大佬談話,底下人自然不敢插嘴,山雞也隻默默移開了目光。
“蔣生,客套話就不多說了,”
雷公收斂笑意,正色道,“這次來,是有件事想和你商量。”
“隻要我能辦到,雷公儘管開口。”
“當然是你能辦成的事。”
雷公身體前傾,壓低聲音,“現在機場正在擴建,過不了幾年就能直通台島。
往後遊客隻會越來越多——有我在那邊打點,保證你這裏每週至少能接上千位賭客。”
蔣天生沒有接話,雙手交疊放在膝上,靜靜等著下文。
“我想和你合作,入股你新開的賭廳。
五五分成,一起發財。”
蔣天生聽罷,輕輕笑了一聲。
“雷公,你可能不清楚,現在威利賭廳的股份,我已經分出去一半了。
除了我們洪興,和聯勝也在裏頭有話事權。
可惜你晚了一步,要是早點開口,這筆生意我肯定優先找你。”
“現在也不遲,”
雷公眯起眼睛,“要是擔心和聯勝那邊不同意,我去擺平。
我想好了,股權分成三份——你佔四成,我們三聯幫與和聯勝各三成。
這樣如何?”
他自認拿出了十足誠意:既負責拉客,又答應解決和聯勝,還願意讓出大頭。
如此費力周折,無非是因為台島眼下正值黑金政治的風口,他剛選上立法委員,急需賭廳這條財路來打通仕途上的關節。

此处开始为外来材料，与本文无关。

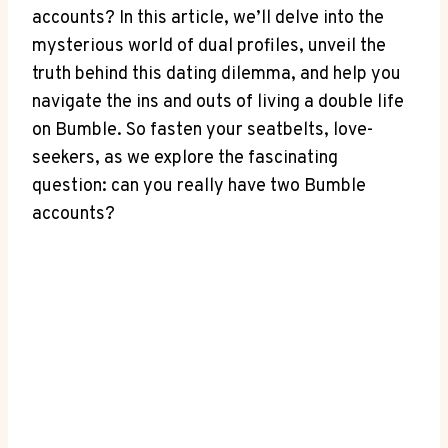
accounts? In this article, we’ll delve into the
mysterious world of dual profiles, unveil the
truth behind this dating dilemma, and help you
navigate the ins and outs of living a double life
on Bumble. So fasten your seatbelts, love-
seekers, as we explore the fascinating
question: can you really have two Bumble
accounts?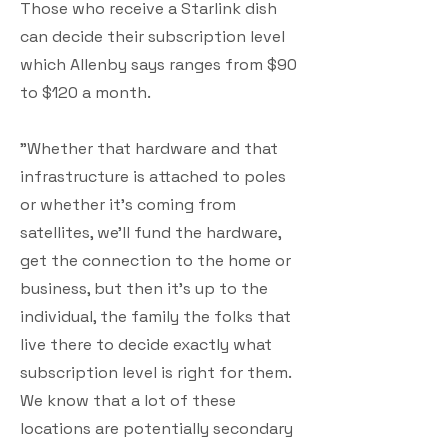
Those who receive a Starlink dish
can decide their subscription level
which Allenby says ranges from $90
to $120 a month.
"Whether that hardware and that
infrastructure is attached to poles
or whether it's coming from
satellites, we'll fund the hardware,
get the connection to the home or
business, but then it's up to the
individual, the family the folks that
live there to decide exactly what
subscription level is right for them.
We know that a lot of these
locations are potentially secondary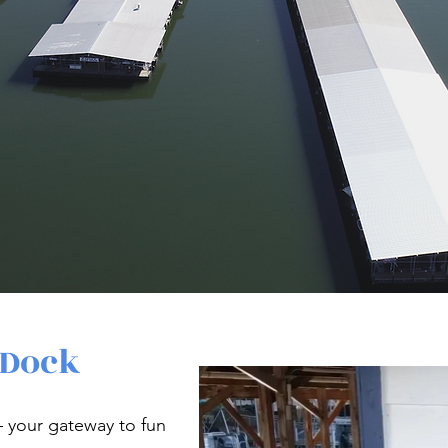
 Dock
your gateway to fun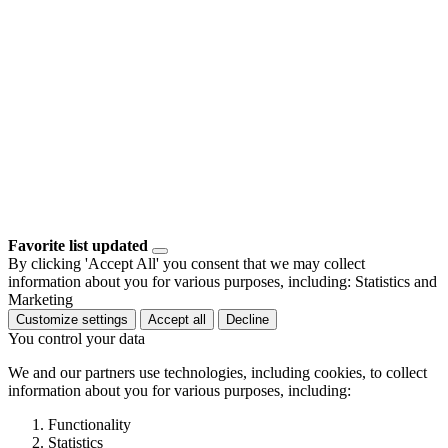
Favorite list updated
By clicking 'Accept All' you consent that we may collect
information about you for various purposes, including: Statistics and
Marketing
Customize settings
Accept all
Decline
You control your data
We and our partners use technologies, including cookies, to collect
information about you for various purposes, including:
Functionality
Statistics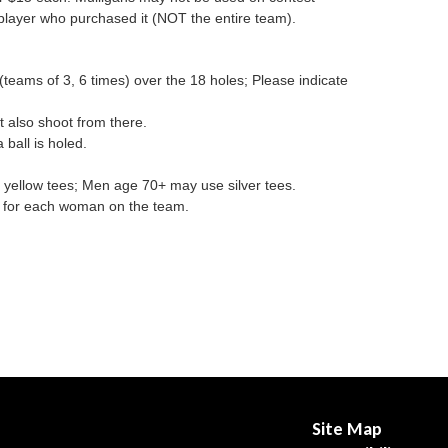
player who purchased it (NOT the entire team).
eams of 3, 6 times) over the 18 holes; Please indicate
 also shoot from there.
 ball is holed.
ellow tees; Men age 70+ may use silver tees.
es for each woman on the team.
Site Map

蔣天生豈會不懂他的算盤?但港島不是台島,雷公想和誰合作開賭廳他不管,這個口子絕不能鬆。
見對方不接自己的暗示,蔣天生也不願再繞彎子:“抱歉,雷公,這家賭廳今晚剛剪綵,暫時不打算再找合夥人。
如果你真看好生意,不如去和賭王談談。
三聯幫實力雄厚,何必擠在我們這家小廳裡?”
雷公的臉色頓時沉了下來。
要是能搞定賭王,他還需要來找蔣天生?
“蔣先生,這是不打算給我麵子了?”
“不是不給麵子,生意總要講個先來後到。
我已經答應了和聯勝,總不能言而無信。”
“好!”
雷公冷笑一聲,抬手指向身旁的山雞,“你們洪興要來這邊看場子,特地打電話到台島,請我們毒蛇堂的堂主過來幫忙。
現在人我帶來了,蔣先生是不是也該表示表示?”
然而山雞在港島遇險時,洪興卻袖手旁觀,最終是我出錢才將他贖回。
蔣先生對此是否應當有所交代?
雷公這一擊著實高明,令蔣天生措手不及。
他說的確是實情——人是陳浩南請來的。
無論如何,山雞此行都可算是在替洪興辦事。
倘若雷公真要藉此發難,蔣先生確實不得不給三聯幫一個說法。
蔣天生側首瞥了陳浩南一眼,沉吟片刻方纔開口:
“可我聽聞,是山雞自行闖入和聯勝的地界生事。
我也當即放下顏麵,親自與和聯勝的話事人交涉。
若不是如此,以何耀廣的作風,雷公以為山雞此刻還能坐在這裏陪你喝茶麼?”
雷公尚未回應,山雞卻猛然出聲:
“蔣先生!這話未免太不地道!我一片好心為洪興出力,被人擄去你不替我出頭也罷,如今一通電話就想推個乾淨——洪興便是這般做事的嗎?”
對座的陳浩南聞言頓時火起。
這本隻是兄弟間的私怨,山雞卻偏要抬到社團層麵,豈非將他置於炭火之上?
“山雞!”
麵對陳浩南的怒喝,山雞隻狠狠瞪他一眼,目光又轉向蔣天生,不依不饒道:
“昨夜的事我絕不可能吞下這口氣!今日若蔣先生不答應與三聯幫合作,就休怪我不顧往日情分!”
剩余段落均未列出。